Matteo: Oggi come oggi siamo sempre più interconnessi e forse, più che di “indipendenza”, si potrebbe parlare di “indipendenze”, tutte circoscritte nel tempo e in ambiti differenti. È molto importante cercare di acquisire e mantenere strumenti culturali che consentano di fare delle scelte. L’indipendenza totale da tutto e da tutti è un’illusione.

Enrico:  l’indipendenza in senso assoluto è impossibile per definizione: siamo tutti dipendenti dagli altri in modo più o meno diretto.  L’acquisizione di questa consapevolezza aiuta a filtrare le varie fonti di influenza che ci martellano quotidianamente, facilitando un’autodeterminazione attiva, che ritengo sia il massimo grado d’indipendenza a cui si possa aspirare. 

E per chiudere: un pezzo come la title track del disco sa decisamente di un futuro robotico anni ’80. Che sia questa la vera radice del futuro? Il passato?

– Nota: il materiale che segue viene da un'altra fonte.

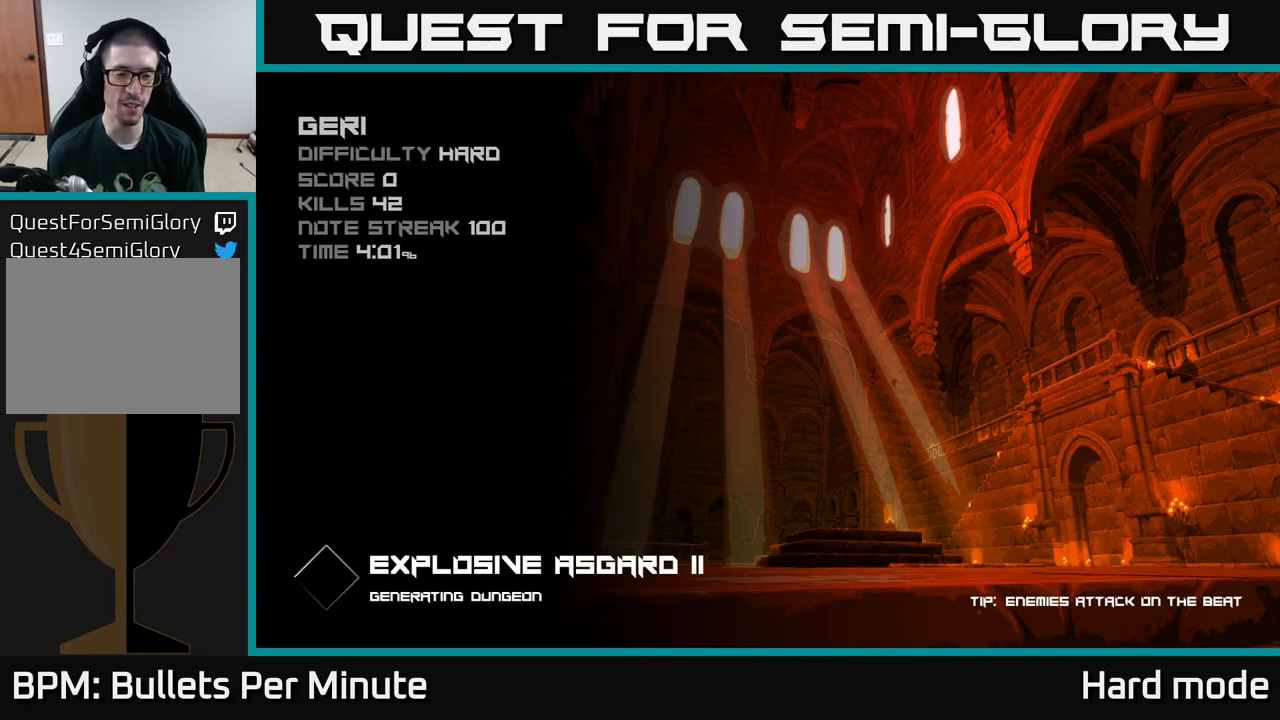
{"buttons": [], "left_stick": "center", "right_stick": "center", "events": [[133, "A", "down"], [183, "A", "up"]]}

Enrico: L’importanza del richiamo al passato mentre ci si rivolge al futuro è stato spesso un tema ricorrente nella storia dell’uomo, soprattutto nei momenti d’incertezza storica come quello che stiamo vivendo attualmente. Il futuro non può prescindere da delle radici solide. “Il robot che sembrava me” può essere interpretato in modi diversi a seconda del punto di riferimento temporale utilizzato: può richiamare l’alienazione della classe operaia durante la rivoluzione industriale, essere una descrizione del senso di inquietudine dell’uomo contemporaneo sempre connesso ma allo stesso tempo sempre più solo oppure rivolgersi a un ipotetico ma realistico futuro dove, grazie allo sviluppo tecnologico, sarà difficile distinguere gli esseri umani dalle macchine. 

Matteo: Tutto ciò che esiste è il presente. Il passato non è più e il futuro non è ancora; ma se si perde di vista il passato, e insieme al passato il solco in cui si stava viaggiando, diventa molto più difficile concepire un futuro. Non so se il passato sia la radice del futuro ma sicuramente rappresenta una chiave di decodifica e, per questo motivo, al di là degli anni ’80 (che possono piacere o meno), più indietro si riesce a guardare, più avanti ci si potrà proiettare.

E quindi dalla rete peschiamo il loro primo singolo estratto dal titolo “Le migliori evidenze”: ed ecco sfacciato il legame tra realtà ed apparenza, di rapporti che ormai si costruiscono di immaginario e di visioni digitali più che di pelle, odori e sguardi. Insomma… stiamo diventando dei robot. Di certo però, al bel suono del disco e agli arrangiamenti di semplici e gustose soluzioni, avremmo preferito un video meno adolescenziale… tutto qui.